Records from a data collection
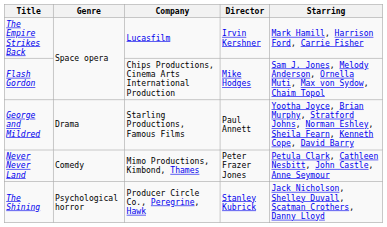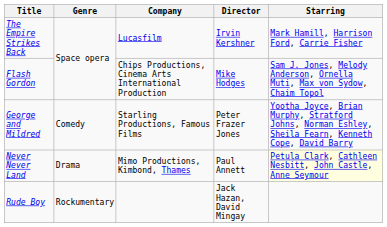George and Mildred | Genre: Drama -> Comedy
George and Mildred | Director: Paul Annett -> Peter Frazer Jones
Never Never Land | Genre: Comedy -> Drama
Never Never Land | Director: Peter Frazer Jones -> Paul Annett
Never Never Land | Starring: no background -> lightyellow background
+ row: Rude Boy | Rockumentary | Jack Hazan, David Mingay
- row: The Shining | Psychological horror | Producer Circle Co., Peregrine, Hawk | Stanley Kubrick | Jack Nicholson, Shelley Duvall, Scatman Crothers, Danny Lloyd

*What you will do*. Retype every line of the records above word for word, leaving out the pictures.

*Solution*.
George and Mildred | Genre: Drama -> Comedy
George and Mildred | Director: Paul Annett -> Peter Frazer Jones
Never Never Land | Genre: Comedy -> Drama
Never Never Land | Director: Peter Frazer Jones -> Paul Annett
Never Never Land | Starring: no background -> lightyellow background
+ row: Rude Boy | Rockumentary | Jack Hazan, David Mingay
- row: The Shining | Psychological horror | Producer Circle Co., Peregrine, Hawk | Stanley Kubrick | Jack Nicholson, Shelley Duvall, Scatman Crothers, Danny Lloyd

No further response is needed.